Self Join to find duplicates but including all columns

Question

I would like to match any entries in a logs table which occurs having the same day and cause which are in the table more than once. I wrote the query for that fetches already the duplicates, my problem is that I need to have access to all the columns in the result from the table for later JOINs. Table looks like that:

| ID | DATE       | CAUSE | USER | ... |
|--------------------------------------|
| x  | 2017-01-01 | aaa   | 100  | ... |
| x  | 2017-01-02 | aaa   | 101  | ... |
| x  | 2017-01-03 | bbb   | 101  | ... |
| x  | 2017-01-03 | bbb   | 101  | ... |
| x  | 2017-01-04 | ccc   | 101  | ... |
| x  | 2017-01-04 | ccc   | 101  | ... |
| x  | 2017-01-04 | ccc   | 101  | ... |
| x  | 2017-01-05 | aaa   | 101  | ... |
| .....................................|
| .....................................|
| .....................................|

Query:

SELECT logs.* FROM 
    (SELECT day, cause FROM logs 
         GROUP BY day, cause HAVING COUNT(*) > 1) AS logsTwice, logs 
WHERE logsTwice.day = logs.day AND logsTwice.cause = logs.cause

The sub select fetches exactly the right data (date and cause) but when I try to get the additional columns of these matches I get completely wrong data.

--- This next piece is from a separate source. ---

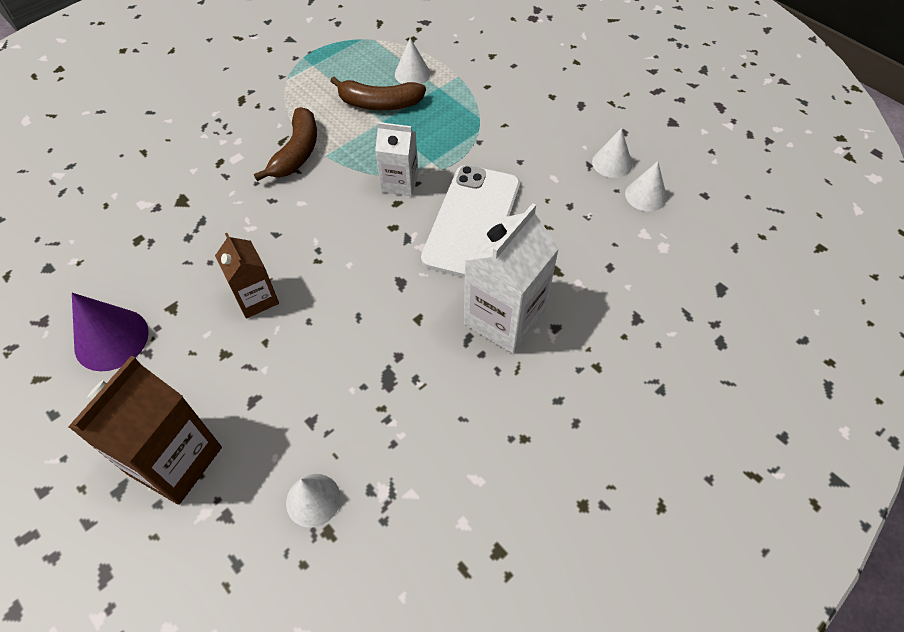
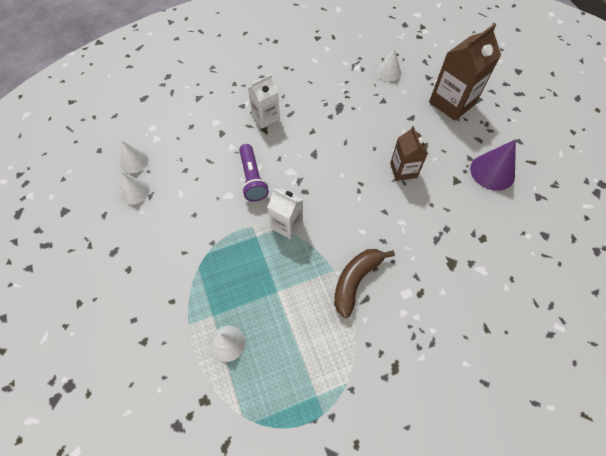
camera: 160 degrees left, 5 degrees up
(379, 103) = (271, 313): brown banana -> none
(472, 221) = (252, 178): white phone -> purple flashlight
(504, 318) = (265, 117): white carton -> white carton, size x0.60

What am I doing wrong?

Answer 1

You can try

SELECT l1.*
  FROM logs l1
 INNER JOIN logs l2
    ON (l1.id <> l2.id
        AND l1.day = l2.day
        AND l1.cause = l2.cause
        AND l1.user <> l2.user);

Answer 2

You can just use window functions:

SELECT l.*
FROM (SELECT l.*,
             COUNT(*) OVER (PARTITION BY day, cause) as cnt
      FROM logs l
     ) l
WHERE cnt > 1;

In general, window functions will have better performance than the equivalent query using JOIN and GROUP BY.

Answer 3

Try this:

SELECT logs.* FROM logs
inner join 
(SELECT day, cause FROM logs GROUP BY day, cause HAVING COUNT(*) > 1) logsTwice
on logsTwice.day = logs.day AND logsTwice.cause = logs.cause